For the exploratory endpoint of distant metastasis–free survival, nivolumab improved outcomes in both the intent-to-treat (35 vs 29 months, respectively) and PD-L1 populations (not reached vs 21.2 months, respectively).

Adverse Events

Toxicity was slightly worse in the nivolumab arm, with the most common adverse events of pruritus, fatigue, diarrhea, and rash.

Overall, grade ≥ 3 adverse events were reported in 42.7% of nivolumab-treated patients vs 36.8% with placebo, but treatment-related grade ≥ 3 adverse events occurred in 17.9% vs 7.2%, respectively. Discontinuation of treatment for toxicity occurred in 14% of patients in the nivolumab arm compared with 2.3% of those on placebo.

Quality-of-life outcomes, as measured by the European Organisation for Research and Treatment of Cancer (EORTC) core quality-of-life questionnaire (QLQ-C30), were similar between the two study arms in both the intent-to-treat and PD-L1 populations.

“There was no deterioration in quality of life in either of the study arms,” Dr. Bajorin said. 

Publisher's Note: This article was originally published in the April 10, 2021 issue of The ASCO Post.

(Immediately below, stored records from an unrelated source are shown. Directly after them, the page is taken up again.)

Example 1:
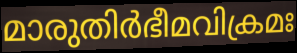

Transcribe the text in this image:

മാരുതിർഭീമവിക്രമഃ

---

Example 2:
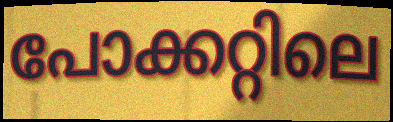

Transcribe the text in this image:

പോക്കറ്റിലെ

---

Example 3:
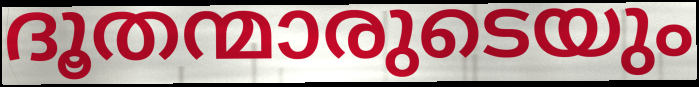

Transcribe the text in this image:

ദൂതന്മാരുടെയും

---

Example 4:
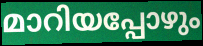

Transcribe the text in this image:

മാറിയപ്പോഴും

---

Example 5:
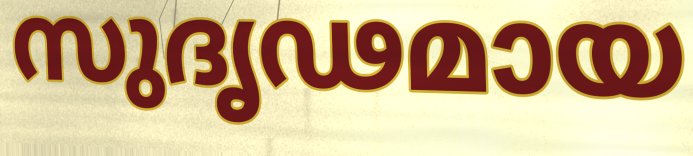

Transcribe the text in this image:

സുദൃഢമായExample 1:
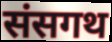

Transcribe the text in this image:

संसगथ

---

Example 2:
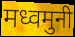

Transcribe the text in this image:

मध्वमुनी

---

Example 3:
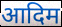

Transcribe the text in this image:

आदिम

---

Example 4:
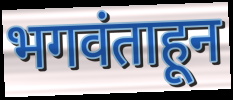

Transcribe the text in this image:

भगवंताहून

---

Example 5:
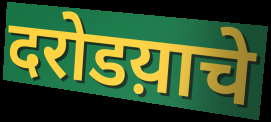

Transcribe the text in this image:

दरोडय़ाचे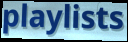
playlists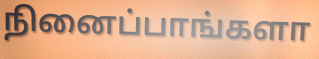
நினைப்பாங்களா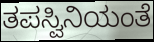
ತಪಸ್ವಿನಿಯಂತೆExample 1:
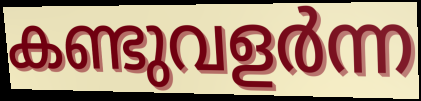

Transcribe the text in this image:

കണ്ടുവളർന്ന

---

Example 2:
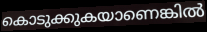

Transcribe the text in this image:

കൊടുക്കുകയാണെങ്കിൽ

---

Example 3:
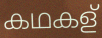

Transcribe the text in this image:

കഥകള്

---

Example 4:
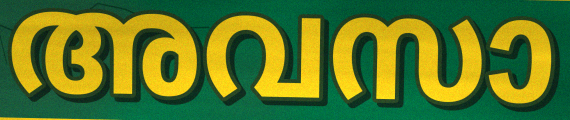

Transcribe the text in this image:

അവസാ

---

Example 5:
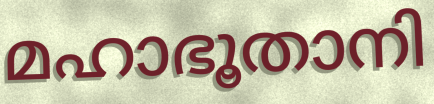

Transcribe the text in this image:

മഹാഭൂതാനി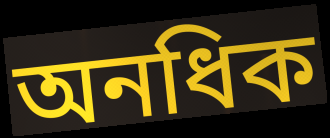
অনধিকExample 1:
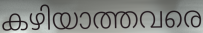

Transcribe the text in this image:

കഴിയാത്തവരെ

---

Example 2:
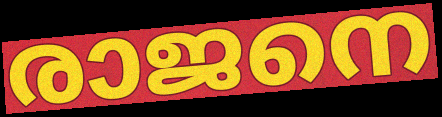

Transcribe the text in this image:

രാജനെ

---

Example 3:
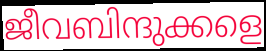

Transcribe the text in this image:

ജീവബിന്ദുക്കളെ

DISCLOSURE: The study was funded by Bristol Myers Squibb. Dr. Bajorin has received honoraria from Merck Sharp & Dohme; has served as a consultant or advisor to Dragonfly Therapeutics, Fidia Farmaceutici SpA, Hoffmann–LaRoche, and Merck; has received institutional research funding from Astellas Pharma, AstraZeneca, Bristol Myers Squibb, Genentech/Roche, Merck, Novartis, and Seattle Genetics/Astellas; and has been reimbursed for travel, accommodations, or other expenses by Merck and Roche/Genentech.

REFERENCE

1. Bajorin DF, Witjes JA, Gschwend J, et al: First results from the phase 3 CheckMate 274 trial of adjuvant nivolumab vs placebo in patients who underwent radical surgery for high-risk muscle-invasive urothelial carcinoma (MIUC). 2021 Genitourinary Cancers Symposium. Abstract 391. Presented February 12, 2021.